Discussion:
Add foldMapM to Data.Foldable
Andrew Martin
2017-12-06 14:28:37 UTC
Permalink
Several coworkers and myself have independently reinvented this function
several times:

foldMapM :: (Foldable g, Monoid b, Monad m) => (a -> m b) -> g a -> m b
foldMapM f xs = foldlM (\b a -> mappend b <$> (f a)) mempty xs

I would like to propose that this be added to Data.Foldable. We have the
triplet foldr,foldl,foldMap in the Foldable typeclass itself, and
Data.Foldable provides foldrM and foldlM. It would be nice to provide
foldMapM for symmetry and because it seems to be useful in a variety of
applications.
--
-Andrew Thaddeus Martin
Andreas Abel
2017-12-06 23:04:02 UTC
Permalink
+1.

If I remember correctly, then Henning Thielemann has suggested this as
the proper generalization of mapM_.

- _RECORDS_:
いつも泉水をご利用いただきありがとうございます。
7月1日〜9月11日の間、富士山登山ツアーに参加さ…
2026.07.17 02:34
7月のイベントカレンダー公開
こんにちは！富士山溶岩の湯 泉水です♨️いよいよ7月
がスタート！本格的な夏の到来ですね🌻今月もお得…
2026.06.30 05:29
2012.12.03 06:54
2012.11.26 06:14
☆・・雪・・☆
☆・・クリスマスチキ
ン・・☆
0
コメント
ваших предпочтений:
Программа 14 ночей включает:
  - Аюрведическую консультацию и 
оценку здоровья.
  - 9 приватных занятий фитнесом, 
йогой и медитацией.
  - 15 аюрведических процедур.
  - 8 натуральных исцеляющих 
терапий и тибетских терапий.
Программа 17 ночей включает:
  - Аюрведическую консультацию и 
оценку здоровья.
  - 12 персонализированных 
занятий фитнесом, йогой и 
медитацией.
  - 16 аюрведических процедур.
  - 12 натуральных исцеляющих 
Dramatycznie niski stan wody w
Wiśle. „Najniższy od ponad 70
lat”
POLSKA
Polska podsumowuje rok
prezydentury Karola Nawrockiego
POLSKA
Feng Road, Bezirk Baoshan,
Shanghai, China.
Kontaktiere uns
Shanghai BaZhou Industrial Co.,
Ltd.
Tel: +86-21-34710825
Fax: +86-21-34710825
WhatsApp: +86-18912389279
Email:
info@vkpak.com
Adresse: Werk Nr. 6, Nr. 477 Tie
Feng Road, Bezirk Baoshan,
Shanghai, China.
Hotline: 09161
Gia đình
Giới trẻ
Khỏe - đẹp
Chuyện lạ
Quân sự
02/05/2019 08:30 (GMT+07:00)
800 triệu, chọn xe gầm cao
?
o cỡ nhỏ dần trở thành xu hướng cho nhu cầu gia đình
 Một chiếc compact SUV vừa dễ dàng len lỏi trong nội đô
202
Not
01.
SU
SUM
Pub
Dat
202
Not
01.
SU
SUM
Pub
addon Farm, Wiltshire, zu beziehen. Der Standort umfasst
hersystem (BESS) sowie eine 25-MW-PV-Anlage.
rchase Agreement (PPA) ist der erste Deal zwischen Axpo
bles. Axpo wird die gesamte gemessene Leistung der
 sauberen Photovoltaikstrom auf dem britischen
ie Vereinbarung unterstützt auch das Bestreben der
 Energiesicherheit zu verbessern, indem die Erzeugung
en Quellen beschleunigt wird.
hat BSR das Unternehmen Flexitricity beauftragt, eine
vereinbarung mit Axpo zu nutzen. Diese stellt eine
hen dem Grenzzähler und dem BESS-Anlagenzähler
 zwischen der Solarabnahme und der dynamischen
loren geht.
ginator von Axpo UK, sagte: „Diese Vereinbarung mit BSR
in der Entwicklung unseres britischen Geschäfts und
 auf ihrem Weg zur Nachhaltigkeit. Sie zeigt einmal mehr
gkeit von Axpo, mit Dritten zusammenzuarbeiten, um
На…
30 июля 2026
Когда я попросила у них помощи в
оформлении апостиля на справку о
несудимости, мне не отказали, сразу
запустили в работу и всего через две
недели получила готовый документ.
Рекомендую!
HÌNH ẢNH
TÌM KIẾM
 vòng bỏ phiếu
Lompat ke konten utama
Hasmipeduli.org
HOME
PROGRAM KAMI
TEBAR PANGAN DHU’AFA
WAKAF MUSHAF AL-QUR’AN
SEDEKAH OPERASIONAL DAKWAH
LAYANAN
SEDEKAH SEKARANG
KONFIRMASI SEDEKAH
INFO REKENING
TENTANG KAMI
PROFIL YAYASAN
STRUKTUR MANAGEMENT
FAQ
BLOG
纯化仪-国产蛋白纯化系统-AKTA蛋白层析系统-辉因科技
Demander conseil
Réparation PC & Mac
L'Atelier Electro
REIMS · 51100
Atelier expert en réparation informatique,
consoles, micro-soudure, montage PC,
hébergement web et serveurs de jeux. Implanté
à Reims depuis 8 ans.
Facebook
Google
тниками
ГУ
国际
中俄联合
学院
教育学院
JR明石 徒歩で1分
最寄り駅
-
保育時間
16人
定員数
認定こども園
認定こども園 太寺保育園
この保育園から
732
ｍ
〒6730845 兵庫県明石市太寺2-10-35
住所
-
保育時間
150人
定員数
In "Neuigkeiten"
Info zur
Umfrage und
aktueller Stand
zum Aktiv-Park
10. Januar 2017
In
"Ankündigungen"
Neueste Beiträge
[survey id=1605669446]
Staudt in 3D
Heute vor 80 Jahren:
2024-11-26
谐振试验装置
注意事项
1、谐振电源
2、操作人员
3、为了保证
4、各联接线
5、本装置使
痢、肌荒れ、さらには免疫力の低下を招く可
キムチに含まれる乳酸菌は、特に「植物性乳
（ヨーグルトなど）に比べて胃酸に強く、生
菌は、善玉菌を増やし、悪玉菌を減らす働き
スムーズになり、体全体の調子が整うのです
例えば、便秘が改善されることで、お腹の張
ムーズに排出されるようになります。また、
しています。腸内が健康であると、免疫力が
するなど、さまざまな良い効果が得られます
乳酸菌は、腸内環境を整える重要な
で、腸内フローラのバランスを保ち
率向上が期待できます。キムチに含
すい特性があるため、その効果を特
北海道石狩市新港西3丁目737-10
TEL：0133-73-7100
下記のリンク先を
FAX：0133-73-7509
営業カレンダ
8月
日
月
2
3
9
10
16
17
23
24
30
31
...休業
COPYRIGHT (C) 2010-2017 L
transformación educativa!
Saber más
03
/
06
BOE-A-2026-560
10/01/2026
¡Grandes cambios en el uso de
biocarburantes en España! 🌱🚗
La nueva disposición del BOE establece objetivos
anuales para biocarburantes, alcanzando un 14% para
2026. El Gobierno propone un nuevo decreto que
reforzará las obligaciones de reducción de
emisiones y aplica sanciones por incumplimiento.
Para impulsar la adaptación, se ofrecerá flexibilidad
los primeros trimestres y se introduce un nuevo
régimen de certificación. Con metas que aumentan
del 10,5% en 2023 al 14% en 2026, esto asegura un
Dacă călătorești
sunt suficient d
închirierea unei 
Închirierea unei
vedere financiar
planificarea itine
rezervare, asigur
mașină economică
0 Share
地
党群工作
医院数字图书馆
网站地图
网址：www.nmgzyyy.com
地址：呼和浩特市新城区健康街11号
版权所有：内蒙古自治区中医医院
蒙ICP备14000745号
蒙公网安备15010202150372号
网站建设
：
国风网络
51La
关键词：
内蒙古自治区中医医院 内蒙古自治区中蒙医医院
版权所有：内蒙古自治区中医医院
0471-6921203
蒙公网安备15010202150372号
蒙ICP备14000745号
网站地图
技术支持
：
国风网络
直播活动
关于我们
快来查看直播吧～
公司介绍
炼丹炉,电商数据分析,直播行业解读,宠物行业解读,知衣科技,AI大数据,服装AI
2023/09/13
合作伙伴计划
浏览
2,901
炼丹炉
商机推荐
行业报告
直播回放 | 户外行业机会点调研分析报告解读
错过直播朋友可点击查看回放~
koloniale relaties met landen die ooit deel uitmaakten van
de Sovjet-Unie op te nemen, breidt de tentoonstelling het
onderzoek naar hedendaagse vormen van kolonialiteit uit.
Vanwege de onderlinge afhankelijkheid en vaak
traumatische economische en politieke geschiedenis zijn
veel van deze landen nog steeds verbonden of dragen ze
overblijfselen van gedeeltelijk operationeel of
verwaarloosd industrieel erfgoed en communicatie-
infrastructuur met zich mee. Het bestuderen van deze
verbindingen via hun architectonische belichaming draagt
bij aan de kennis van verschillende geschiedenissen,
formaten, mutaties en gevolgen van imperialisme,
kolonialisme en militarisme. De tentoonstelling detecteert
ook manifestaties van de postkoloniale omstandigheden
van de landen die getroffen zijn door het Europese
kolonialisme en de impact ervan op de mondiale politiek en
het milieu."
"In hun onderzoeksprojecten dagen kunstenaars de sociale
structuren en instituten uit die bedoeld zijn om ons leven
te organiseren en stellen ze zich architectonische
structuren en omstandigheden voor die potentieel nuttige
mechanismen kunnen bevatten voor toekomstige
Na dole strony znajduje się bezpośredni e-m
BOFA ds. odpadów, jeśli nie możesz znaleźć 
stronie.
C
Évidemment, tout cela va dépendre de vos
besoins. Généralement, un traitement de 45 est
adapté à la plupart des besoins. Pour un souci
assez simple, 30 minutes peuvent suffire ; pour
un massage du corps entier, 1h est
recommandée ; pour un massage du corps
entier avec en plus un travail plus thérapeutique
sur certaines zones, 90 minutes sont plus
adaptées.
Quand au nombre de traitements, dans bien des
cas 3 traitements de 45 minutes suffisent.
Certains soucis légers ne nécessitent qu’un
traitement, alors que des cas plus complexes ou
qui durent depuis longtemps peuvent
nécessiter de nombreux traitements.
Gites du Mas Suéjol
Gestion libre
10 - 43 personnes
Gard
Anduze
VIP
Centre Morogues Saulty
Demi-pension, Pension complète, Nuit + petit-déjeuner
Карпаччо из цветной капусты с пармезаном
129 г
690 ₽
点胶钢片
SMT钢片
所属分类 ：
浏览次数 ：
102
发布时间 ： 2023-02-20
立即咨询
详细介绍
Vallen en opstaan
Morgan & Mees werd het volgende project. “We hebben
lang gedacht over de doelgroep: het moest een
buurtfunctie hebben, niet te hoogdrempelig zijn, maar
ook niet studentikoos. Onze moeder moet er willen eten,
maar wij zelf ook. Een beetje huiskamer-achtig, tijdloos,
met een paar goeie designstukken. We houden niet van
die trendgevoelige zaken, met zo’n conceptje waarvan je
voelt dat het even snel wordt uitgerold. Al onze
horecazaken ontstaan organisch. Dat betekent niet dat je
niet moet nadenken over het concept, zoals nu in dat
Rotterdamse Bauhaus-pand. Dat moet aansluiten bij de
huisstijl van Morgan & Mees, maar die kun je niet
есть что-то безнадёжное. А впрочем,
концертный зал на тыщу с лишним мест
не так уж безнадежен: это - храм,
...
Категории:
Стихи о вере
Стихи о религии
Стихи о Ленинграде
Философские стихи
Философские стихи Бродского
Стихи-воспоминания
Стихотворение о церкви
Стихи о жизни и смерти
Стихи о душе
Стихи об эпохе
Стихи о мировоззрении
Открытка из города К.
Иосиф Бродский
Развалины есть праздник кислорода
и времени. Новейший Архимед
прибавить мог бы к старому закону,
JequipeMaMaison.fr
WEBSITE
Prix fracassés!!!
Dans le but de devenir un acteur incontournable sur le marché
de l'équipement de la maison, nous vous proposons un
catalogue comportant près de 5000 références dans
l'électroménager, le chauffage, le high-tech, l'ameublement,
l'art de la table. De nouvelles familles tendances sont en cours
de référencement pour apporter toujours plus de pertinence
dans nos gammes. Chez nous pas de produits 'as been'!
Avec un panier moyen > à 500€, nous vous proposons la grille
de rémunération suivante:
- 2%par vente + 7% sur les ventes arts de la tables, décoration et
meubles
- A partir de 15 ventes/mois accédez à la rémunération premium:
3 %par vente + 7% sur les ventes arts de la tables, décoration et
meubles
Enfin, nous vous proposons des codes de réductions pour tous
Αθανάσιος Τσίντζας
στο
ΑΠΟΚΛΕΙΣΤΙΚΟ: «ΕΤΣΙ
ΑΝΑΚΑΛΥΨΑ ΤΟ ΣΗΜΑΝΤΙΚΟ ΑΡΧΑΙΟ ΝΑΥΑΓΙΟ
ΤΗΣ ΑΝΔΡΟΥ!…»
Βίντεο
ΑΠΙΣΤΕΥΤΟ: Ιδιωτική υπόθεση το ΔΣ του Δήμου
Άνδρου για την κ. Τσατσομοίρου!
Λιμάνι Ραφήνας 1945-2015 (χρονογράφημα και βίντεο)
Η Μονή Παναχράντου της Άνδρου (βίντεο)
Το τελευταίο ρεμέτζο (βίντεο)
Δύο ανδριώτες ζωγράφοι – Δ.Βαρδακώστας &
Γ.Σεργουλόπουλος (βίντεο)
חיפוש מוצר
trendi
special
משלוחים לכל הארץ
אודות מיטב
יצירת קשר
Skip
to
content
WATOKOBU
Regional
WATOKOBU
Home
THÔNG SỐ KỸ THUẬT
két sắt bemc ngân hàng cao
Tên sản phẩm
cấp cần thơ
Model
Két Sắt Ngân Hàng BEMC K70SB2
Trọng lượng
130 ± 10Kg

- _INSTRUCTION_: Rewrite the foldMapM thread between "I would like" and "generalization of mapM_.", inclusive, putting "consistency" wherever "symmetry" appears.

- _ANSWER BOX_:
I would like to propose that this be added to Data.Foldable. We have the
triplet foldr,foldl,foldMap in the Foldable typeclass itself, and
Data.Foldable provides foldrM and foldlM. It would be nice to provide
foldMapM for consistency and because it seems to be useful in a variety of
applications.
--
-Andrew Thaddeus Martin
Andreas Abel
2017-12-06 23:04:02 UTC
Permalink
+1.

If I remember correctly, then Henning Thielemann has suggested this as
the proper generalization of mapM_.